You search ISIS to check enrollment for the course you teach, and find that your course supervisor’s name is listed alongside yours as an instructor.

At some point after the start of the spring semester, the University began adding supervisor’s names to instructor listings on ISIS. This gives the mistaken impression that the course is being co-taught, or that the second name listed (often the grad instructor’s) is only a TA for the course. Their reasons for doing this haven’t been made clear to us (though we have our suspicions), but what is clear is the confusion to registering students and the disservice done to the time and effort that grad instructors put into teaching (and often designing the syllabi for) the UI’s courses.

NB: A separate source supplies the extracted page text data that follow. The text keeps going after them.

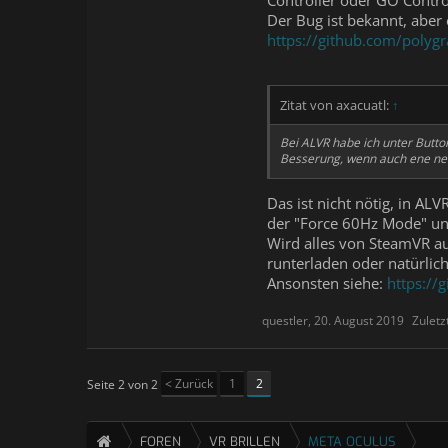
Der Bug ist bekannt, aber 
https://github.com/polyg
Zitat von axacuatl:
↑
Bei ALVR habe ich unter Button
Besserung, wenn auch ene neu
Das ist nicht nötig, in AL
der "Force 60Hz Mode" unte
Wird alles von SteamVR au
runterladen oder natürlic
Ansonsten siehe:
https://
questler
,
20. August 2019
Zuletz
< Zurück
1
2
Seite 2 von 2
FOREN
VR BRILLEN
META OCULUS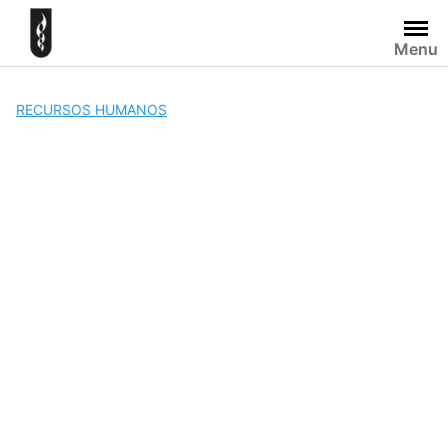
Skip
to
Menu
content
RECURSOS HUMANOS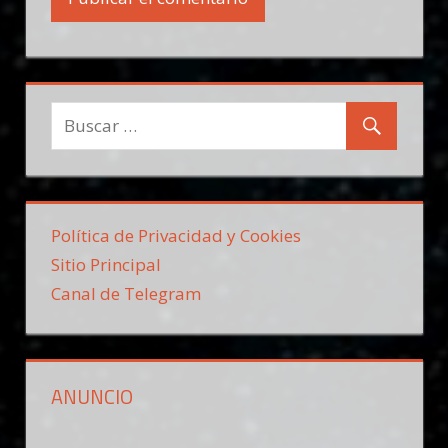
Política de Privacidad y Cookies
Sitio Principal
Canal de Telegram
ANUNCIO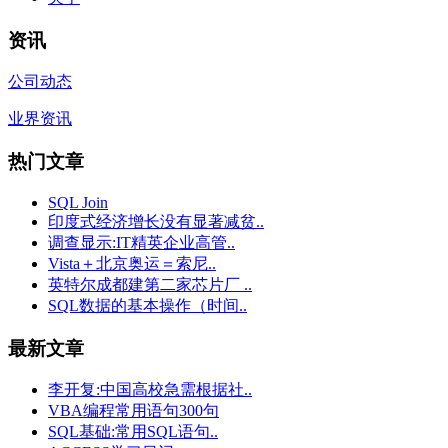
资讯
公司动态
业界资讯
热门文章
SQL Join
印度式经济增长没有显著减贫..
调查显示:IT精英企业高管..
Vista＋北京奥运＝索尼..
英特尔成都建第二家芯片厂 ..
SQL数据的基本操作（时间..
最新文章
李开复:中国高校急需根据社..
VBA编程常用语句300句
SQL基础:常用SQL语句..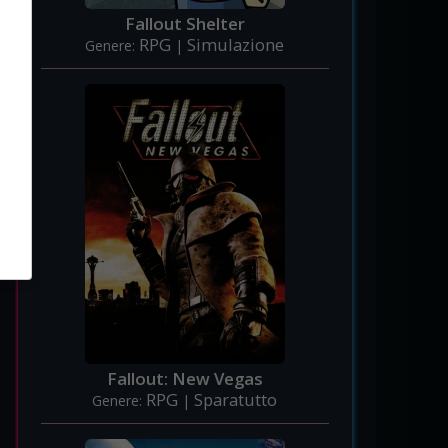
Fallout Shelter
RPG
Simulazione
Genere:
|
Fallout: New Vegas
RPG
Sparatutto
Genere:
|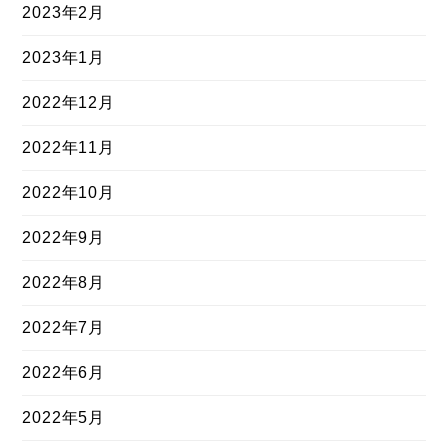
2023年2月
2023年1月
2022年12月
2022年11月
2022年10月
2022年9月
2022年8月
2022年7月
2022年6月
2022年5月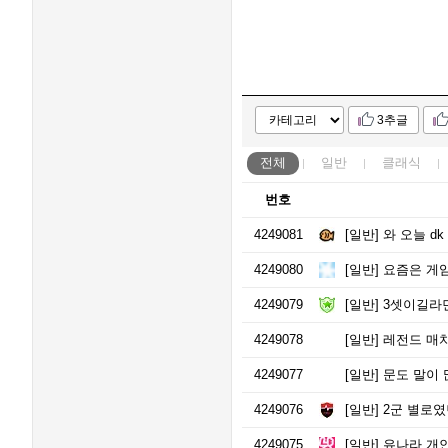
3추글
전체
일반
클래식
번호
4249081
[일반]
와 오늘 dk
4249080
[일반]
요즘은 게임
4249079
[일반]
3셋이길라
4249078
[일반]
레전드 매치
4249077
[일반]
문도 말이 
4249076
[일반]
2군 별로였
4249075
[일반]
유나라 개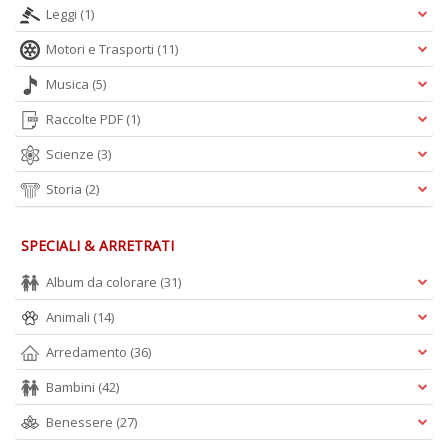
Leggi
(1)
D
Motori e Trasporti
(11)
Musica
(5)
Raccolte PDF
(1)
Scienze
(3)
A
Storia
(2)
L
O
C
SPECIALI & ARRETRATI
n
Album da colorare
(31)
Animali
(14)
Arredamento
(36)
Bambini
(42)
Benessere
(27)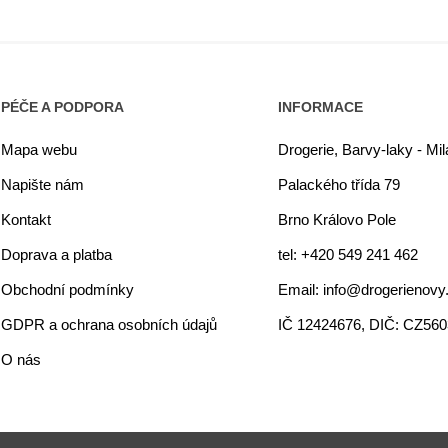
PÉČE A PODPORA
INFORMACE
Mapa webu
Drogerie, Barvy-laky - Mi
Napište nám
Palackého třída 79
Kontakt
Brno Královo Pole
Doprava a platba
tel: +420 549 241 462
Obchodní podmínky
Email: info@drogerienovy
GDPR a ochrana osobních údajů
IČ 12424676, DIČ: CZ56
O nás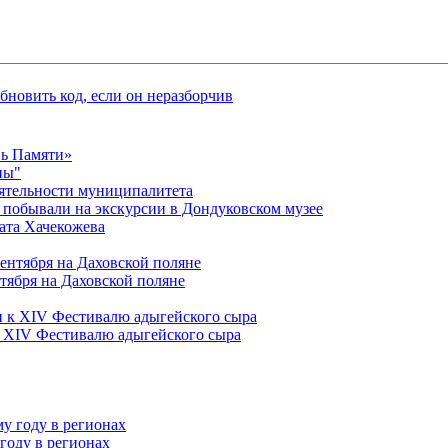
нь Памяти»
ны"
ятельности муниципалитета
 побывали на экскурсии в Дондуковском музее
ата Хачекожева
тября на Даховской поляне
к XIV Фестивалю адыгейского сыра
году в регионах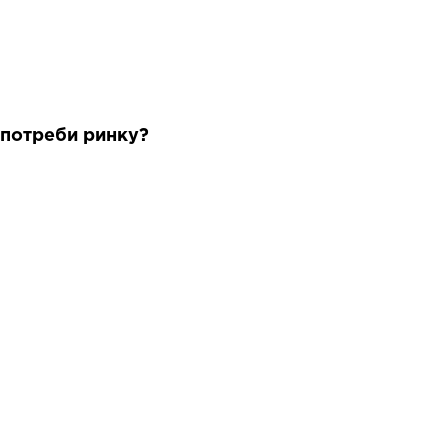
д потреби ринку?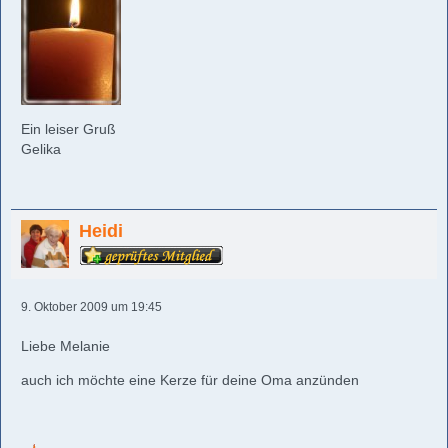
Ein leiser Gruß
Gelika
Heidi
9. Oktober 2009 um 19:45
Liebe Melanie
auch ich möchte eine Kerze für deine Oma anzünden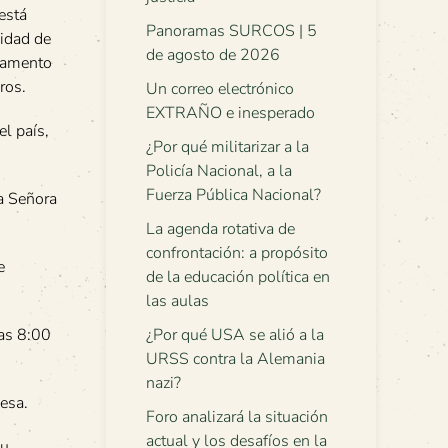
está
Panoramas SURCOS | 5
sidad de
de agosto de 2026
rtamento
ros.
Un correo electrónico
EXTRAÑO e inesperado
el país,
¿Por qué militarizar a la
Policía Nacional, a la
Fuerza Pública Nacional?
la Señora
La agenda rotativa de
confrontación: a propósito
e
de la educación política en
las aulas
las 8:00
¿Por qué USA se alió a la
URSS contra la Alemania
nazi?
desa.
Foro analizará la situación
actual y los desafíos en la
su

However, the Provost has recently told us that UI is not currently requiring departments to list their courses this way, and departments can ask to have their listings return to the way they were. If you agree that this will cause needless confusion, ask your DEO to make the necessary changes with the Provost and restore ISIS’ former clarity.

You will be receiving your first paycheck for fall employment in September, but you discover you have to start paying tuition in August.

The University recently announced that semester tuition payment plans will begin a month earlier. This presents a problem to grad employees (especially incoming grads) who will be asked to pay several hundred dollars in fall tuition before they get paid in September. The UI has recommended its automatic payroll deduction plan to grads who want to avoid late fees (go to www.uiowa.edu/~cashier/ for more information); however, grads should not be forced into such a plan as the only way to avoid late fees. We are meeting soon with University administration to discuss other options. If you have suggestions for how problems for our members can be prevented under this new plan, or you foresee other problems, contact the COGS office.